(Collected data entries)
※ ※ ※
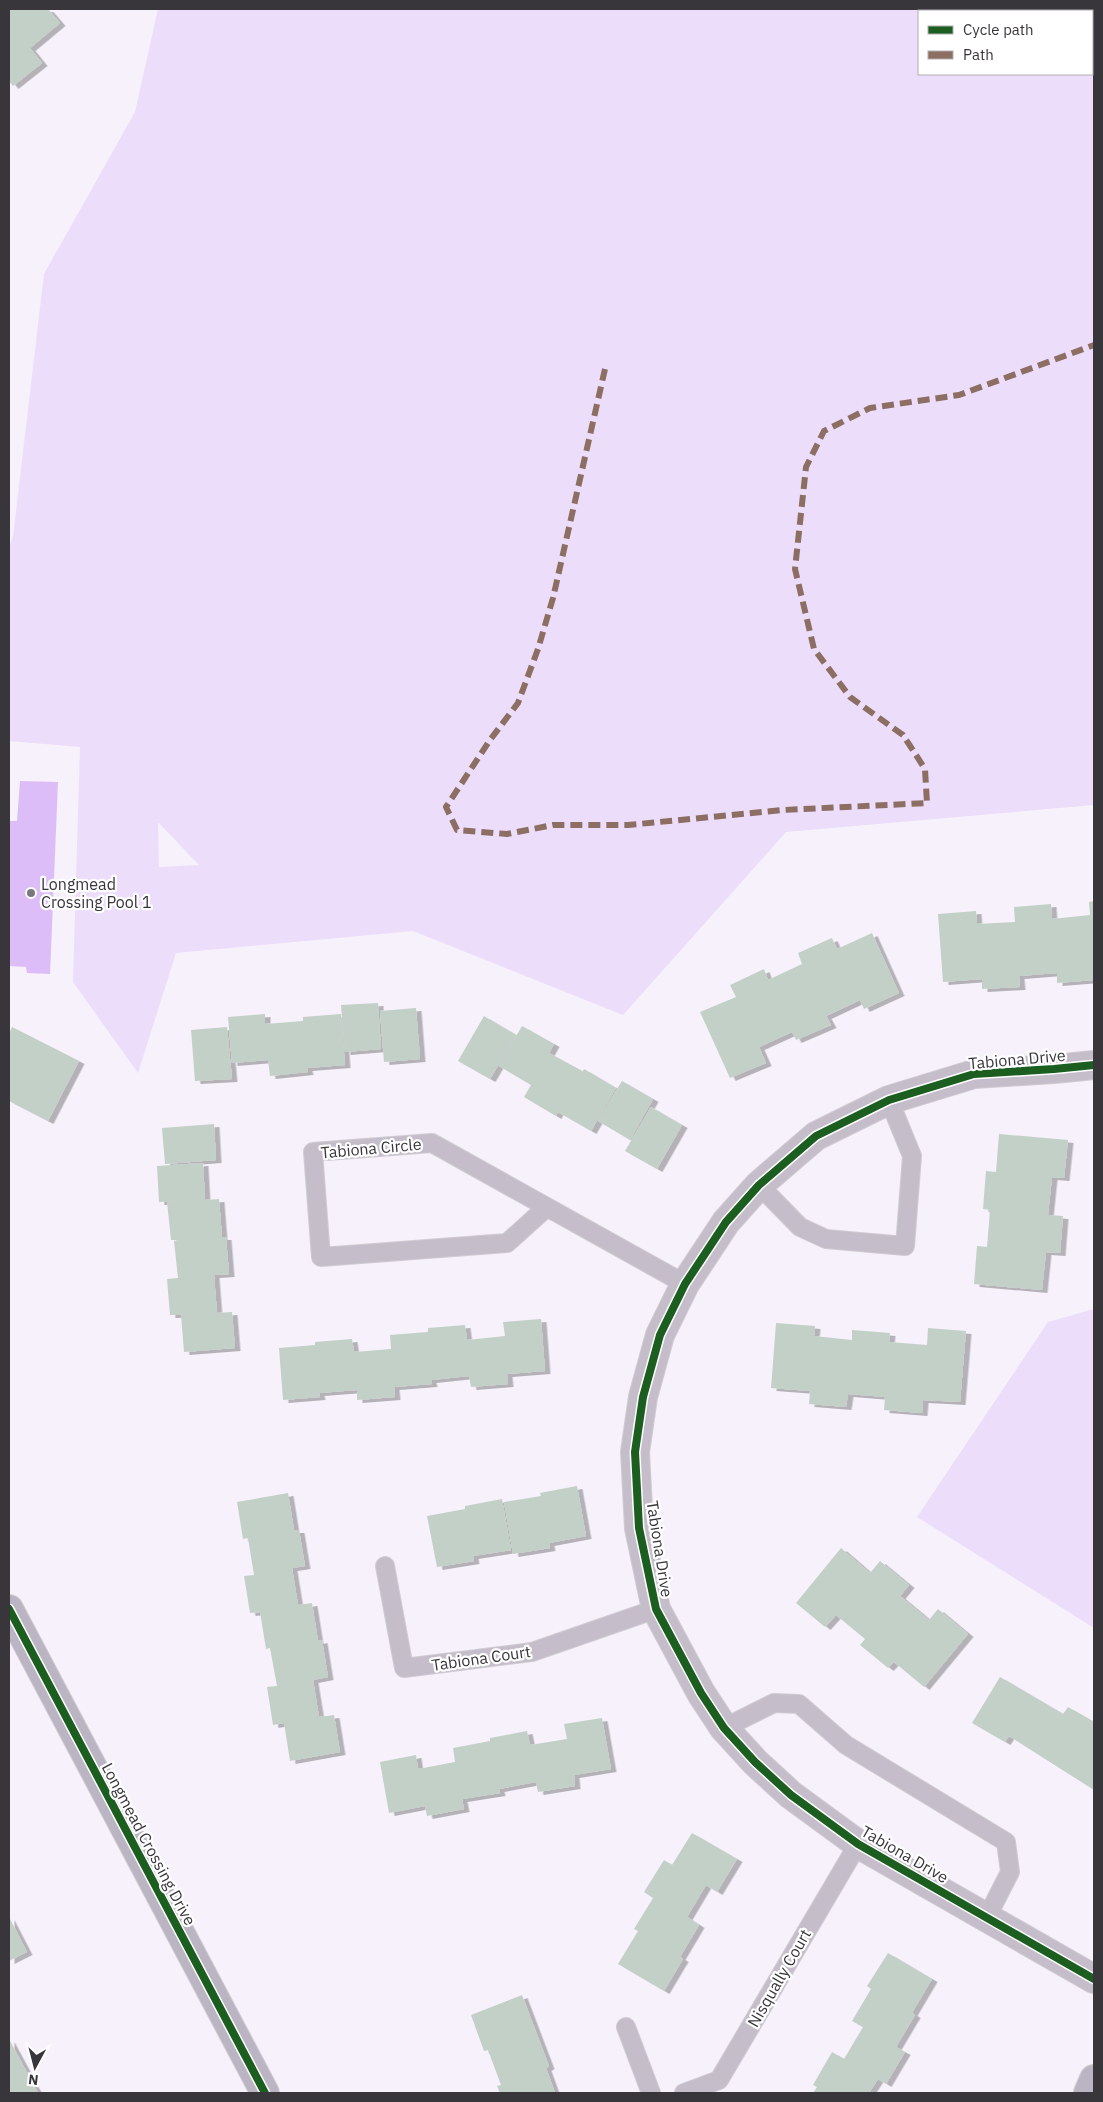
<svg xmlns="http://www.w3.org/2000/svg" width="1103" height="2102" viewBox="0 0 1103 2102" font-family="'IBM Plex Sans',sans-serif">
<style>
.green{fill:#ecddfa;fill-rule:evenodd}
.water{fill:#ddbdf7}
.building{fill:#c3d0c8;filter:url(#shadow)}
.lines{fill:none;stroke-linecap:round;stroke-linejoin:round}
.lane-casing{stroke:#d0ccd3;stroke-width:20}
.street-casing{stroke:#d0ccd3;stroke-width:30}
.secondary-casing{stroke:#d0ccd3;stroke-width:30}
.lane{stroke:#c5beca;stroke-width:18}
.street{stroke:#c5beca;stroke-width:28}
.secondary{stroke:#bbb4c2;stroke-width:28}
.quiet{stroke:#8d6e63;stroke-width:6;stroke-dasharray:12 6;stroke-linecap:butt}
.cycleway-casing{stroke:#fff;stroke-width:11}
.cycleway{stroke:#1b5e20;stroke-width:8}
.poi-dot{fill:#7a777e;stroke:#fff;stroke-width:2}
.labels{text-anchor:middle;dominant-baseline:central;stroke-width:4.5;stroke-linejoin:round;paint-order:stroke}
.poi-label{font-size:16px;fill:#38353b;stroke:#fff;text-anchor:start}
.street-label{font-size:16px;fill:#38353b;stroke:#fff}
</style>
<defs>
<filter id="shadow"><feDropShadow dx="5.5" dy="3" stdDeviation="0" flood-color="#0004"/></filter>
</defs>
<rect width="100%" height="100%" fill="#f6f1fa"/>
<!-- green -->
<g class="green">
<path d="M158,9H1094V805L786,832L623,1015L413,931L176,953L138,1073L73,982L80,747L9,741V547L13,537L44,274L135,112ZM1092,11V74H919V11ZM158,823H159L199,865L159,867Z"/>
<polygon points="1094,1309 1094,1628 917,1517 1048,1322"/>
</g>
<!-- water -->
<polygon class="water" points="20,781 58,782 50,974 27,973 26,967 9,966 9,821 17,821"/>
<!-- building -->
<g class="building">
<polygon points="9,9 48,9 60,23 30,48 42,63 13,86 9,81"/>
<polygon points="1094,901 1094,980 1057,983 1057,973 1019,976 1020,987 982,989 982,979 943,982 938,914 976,911 977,924 1015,922 1014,907 1051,904 1052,919 1090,915 1089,902"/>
<polygon points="872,933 899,993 864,1009 860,1000 826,1016 831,1025 796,1040 792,1032 759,1047 766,1063 730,1078 700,1012 736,997 730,985 764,969 768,980 802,964 798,953 832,938 837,949"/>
<polygon points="378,1003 381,1049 345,1052 341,1005"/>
<polygon points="416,1008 420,1059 384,1062 380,1011"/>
<polygon points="265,1014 265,1024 303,1021 303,1017 341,1014 345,1065 307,1068 308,1072 270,1076 268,1060 232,1063 228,1017"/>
<polygon points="484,1016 516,1035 490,1079 458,1061"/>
<polygon points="522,1026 554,1044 549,1053 582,1071 579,1077 584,1069 616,1088 591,1131 558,1112 556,1116 524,1097 531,1085 499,1066"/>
<polygon points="12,1027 79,1061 48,1121 9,1101 9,1034"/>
<polygon points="227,1027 232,1079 195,1081 191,1030"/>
<polygon points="622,1081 653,1099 630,1140 598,1121"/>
<polygon points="651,1107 682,1125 657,1169 625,1151"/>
<polygon points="214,1124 216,1160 165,1164 162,1128"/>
<polygon points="999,1134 1068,1140 1064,1178 1052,1177 1048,1215 1063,1216 1060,1253 1046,1252 1042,1290 974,1284 977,1246 987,1247 990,1210 983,1209 986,1171 996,1172"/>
<polygon points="203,1163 205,1200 219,1199 222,1237 226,1237 229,1274 214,1275 217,1313 232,1312 235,1348 184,1352 181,1315 194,1314 170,1315 167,1279 178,1278 174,1241 180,1240 171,1240 167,1202 177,1201 159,1202 157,1166"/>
<polygon points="541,1319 545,1371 507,1374 508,1384 471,1387 469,1376 431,1380 432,1384 394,1387 395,1397 357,1400 357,1390 319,1393 320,1397 283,1400 279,1348 315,1345 315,1342 352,1339 354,1352 391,1349 390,1335 428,1332 428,1328 465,1325 467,1340 505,1336 503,1322"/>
<polygon points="776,1323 815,1326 814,1336 852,1340 852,1330 890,1333 889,1342 927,1345 928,1328 966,1331 960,1402 923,1400 922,1413 884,1410 885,1397 848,1394 846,1407 809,1404 810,1391 771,1388"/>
<polygon points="577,1486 586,1536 549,1543 550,1548 513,1554 504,1502 541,1496 540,1493"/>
<polygon points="288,1493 294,1530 299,1530 305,1566 292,1568 298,1605 312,1603 318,1641 322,1640 328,1677 313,1680 319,1717 334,1715 340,1752 290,1761 284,1723 273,1725 267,1687 277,1686 270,1648 266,1649 260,1612 250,1613 244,1576 254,1575 248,1538 243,1539 237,1502"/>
<polygon points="502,1499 511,1550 473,1556 474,1561 437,1567 427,1516 465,1509 465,1506"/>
<polygon points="841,1548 870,1573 880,1561 909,1585 900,1596 929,1620 938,1609 968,1634 924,1687 894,1662 888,1668 860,1645 865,1639 836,1615 825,1627 796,1603"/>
<polygon points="1000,1677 1063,1714 1068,1707 1094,1722 1094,1790 1009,1736 1005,1742 972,1723"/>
<polygon points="602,1718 611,1769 574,1775 575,1786 538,1792 536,1782 499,1789 500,1793 462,1799 464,1809 427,1816 425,1806 389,1813 380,1762 416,1755 418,1769 455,1762 453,1748 490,1741 490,1738 527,1731 530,1745 567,1739 564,1724"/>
<polygon points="692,1833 737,1859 717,1892 706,1885 687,1917 699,1925 680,1957 683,1959 664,1991 618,1964 638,1931 634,1929 653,1898 644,1892 664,1860 672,1865"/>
<polygon points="9,1917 27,1952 9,1961"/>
<polygon points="888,1953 932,1979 912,2013 915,2015 896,2047 905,2052 886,2084 878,2079 869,2093 813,2093 817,2087 813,2085 832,2052 844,2059 863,2027 852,2021 871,1989 867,1986"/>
<polygon points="522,1995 549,2066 546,2068 555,2093 500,2093 497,2086 501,2085 488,2050 484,2051 471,2015"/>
<polygon points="9,2039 38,2093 9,2093"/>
</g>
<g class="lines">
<!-- lane casing -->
<g class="lane-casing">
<g id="lane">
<polyline points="759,1185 800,1227 826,1239 905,1246 912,1156 889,1100"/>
<polyline points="547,1207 507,1243 321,1257 313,1152 432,1143 685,1284"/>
<polyline points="385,1566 404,1668 532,1652 656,1609"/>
<polyline points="724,1728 774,1703 799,1704 846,1745 1006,1842 1010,1872 987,1917"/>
<polyline points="626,2027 651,2093"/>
<polyline points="684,2093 719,2080 858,1844"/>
</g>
</g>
<!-- street casing -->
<g class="street-casing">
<polyline id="street" points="1094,1065 1054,1069 974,1074 889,1100 816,1136 759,1185 726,1222 685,1284 660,1335 643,1397 635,1452 639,1528 656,1609 701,1693 724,1728 755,1762 791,1795 858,1844 1094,1979"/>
</g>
<!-- secondary casing -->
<g class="secondary-casing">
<g id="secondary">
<polyline points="9,1609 265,2093"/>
<polyline points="1088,2093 1094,2079"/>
</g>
</g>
<!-- lane -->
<use href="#lane" class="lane"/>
<!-- street -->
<use href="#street" class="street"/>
<!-- secondary -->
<use href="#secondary" class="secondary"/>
<!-- quiet -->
<polyline class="quiet" points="605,369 553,598 538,649 518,703 490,740 446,807 457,830 507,834 553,825 628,825 783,810 927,803 925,769 903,735 850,697 814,649 795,569 806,467 824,431 870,408 959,395 1094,345"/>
<!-- cycleway casing -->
<g class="cycleway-casing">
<g id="cycleway">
<polyline points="1094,1065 1054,1069 974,1074 889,1100 816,1136 759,1185 726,1222 685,1284 660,1335 643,1397 635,1452 639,1528 656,1609 701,1693 724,1728 755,1762 791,1795 858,1844 1094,1979"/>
<polyline points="9,1609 265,2093"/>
</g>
</g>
<!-- cycleway -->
<use href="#cycleway" class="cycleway"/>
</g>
<!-- markers -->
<circle class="poi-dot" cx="31" cy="893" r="5"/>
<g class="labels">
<!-- poi labels -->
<g class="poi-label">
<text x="41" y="884">Longmead<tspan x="41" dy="18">Crossing Pool 1</tspan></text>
</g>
<!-- street labels -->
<g class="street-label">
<text transform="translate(1017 1059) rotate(-5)">Tabiona Drive</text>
<text transform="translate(371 1148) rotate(-5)">Tabiona Circle</text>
<text transform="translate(660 1549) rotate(81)">Tabiona Drive</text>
<text transform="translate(481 1658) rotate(-8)">Tabiona Court</text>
<text transform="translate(149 1844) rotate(62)">Longmead Crossing Drive</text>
<text transform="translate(905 1854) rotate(30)">Tabiona Drive</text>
<text transform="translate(779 1978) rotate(-60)">Nisqually Court</text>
</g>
</g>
<!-- border -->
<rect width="1103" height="2102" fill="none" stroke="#38353b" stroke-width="20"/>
<!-- legend -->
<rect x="918" y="10" width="175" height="65" fill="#ffffff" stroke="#afaeb1"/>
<rect x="928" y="26" width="25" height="8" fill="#1b5e20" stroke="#afaeb1"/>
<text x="963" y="35" font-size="15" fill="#38353b">Cycle path</text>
<rect x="928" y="51" width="25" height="8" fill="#8d6e63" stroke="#afaeb1"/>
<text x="963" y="60" font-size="15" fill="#38353b">Path</text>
<!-- north arrow -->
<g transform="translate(35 2067) rotate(187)" stroke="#ffffff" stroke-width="4" paint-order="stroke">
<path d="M0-4L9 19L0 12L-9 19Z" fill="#38353b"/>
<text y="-8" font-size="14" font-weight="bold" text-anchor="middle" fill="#38353b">N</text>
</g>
</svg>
※ ※ ※
How to complete this task: Report all lines above with "shadow".

Answer for this exercise:
.building{fill:#c3d0c8;filter:url(#shadow)}
<filter id="shadow"><feDropShadow dx="5.5" dy="3" stdDeviation="0" flood-color="#0004"/></filter>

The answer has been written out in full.